- **TEXTE D'ÉTUDE**:
>>>>>

PARIS (Reuters) - Gérard Collomb abandonne le navire ballotté de la Macronie après en avoir été un pilier, un départ au goût de divorce avec celui dont il disait il y a deux ans qu'il était le seul à pouvoir "faire gagner le camp progressiste".
Emmanuel Macron n'a pas su retenir son ministre de l'Intérieur, pas plus qu'il n'a su empêcher celui de la Transition écologique, Nicolas Hulot, autre figure emblématique du gouvernement, de claquer la porte le 28 août.
Les deux ministres d'Etat ont mis le président de la République devant le fait accompli dans un geste de défiance : Nicolas Hulot en annonçant son départ sur France Inter, Gérard Collomb dans Le Figaro.
Le premier avait dressé un tableau sévère du fonctionnement du gouvernement - "Je n'y crois plus", avait confié l'ancien animateur de télévision.
Le second a critiqué début septembre un "manque d'humilité" du gouvernement, avant de s'épancher devant des journalistes de la presse régionale sur l'isolement d'Emmanuel Macron - "Nous ne sommes pas nombreux à pouvoir encore lui parler."

<<<<<

- **EXERCICES À FAIRE**:
[1] D'après l'article sur le départ de Gérard Collomb, dans quel journal Gérard Collomb a-t-il annoncé son départ ?
[2] Recopiez le passage de l'article sur le départ de Gérard Collomb qui va de « PARIS (Reuters) - Gérard » jusqu'à « dans Le Figaro. ».
La liste ci-après provient d'une source différente.

- **DONNÉES FOURNIES**:
>>>>>

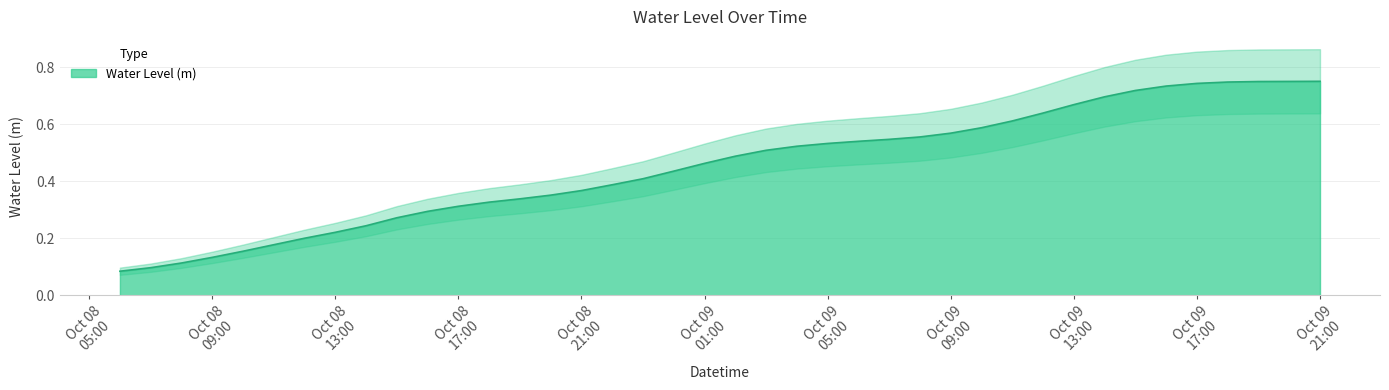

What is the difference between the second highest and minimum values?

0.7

<<<<<
>>>>>

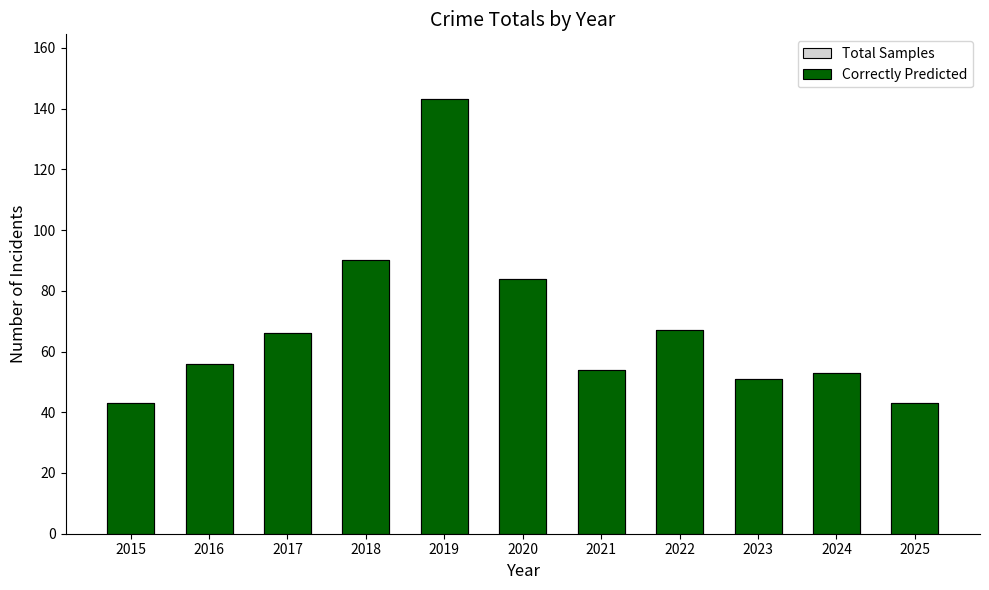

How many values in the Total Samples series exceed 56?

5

<<<<<

- **RÉPONSES AUX EXERCICES**:
[1] Dans Le Figaro.

[2]
PARIS (Reuters) - Gérard Collomb abandonne le navire ballotté de la Macronie après en avoir été un pilier, un départ au goût de divorce avec celui dont il disait il y a deux ans qu'il était le seul à pouvoir "faire gagner le camp progressiste".
Emmanuel Macron n'a pas su retenir son ministre de l'Intérieur, pas plus qu'il n'a su empêcher celui de la Transition écologique, Nicolas Hulot, autre figure emblématique du gouvernement, de claquer la porte le 28 août.
Les deux ministres d'Etat ont mis le président de la République devant le fait accompli dans un geste de défiance : Nicolas Hulot en annonçant son départ sur France Inter, Gérard Collomb dans Le Figaro.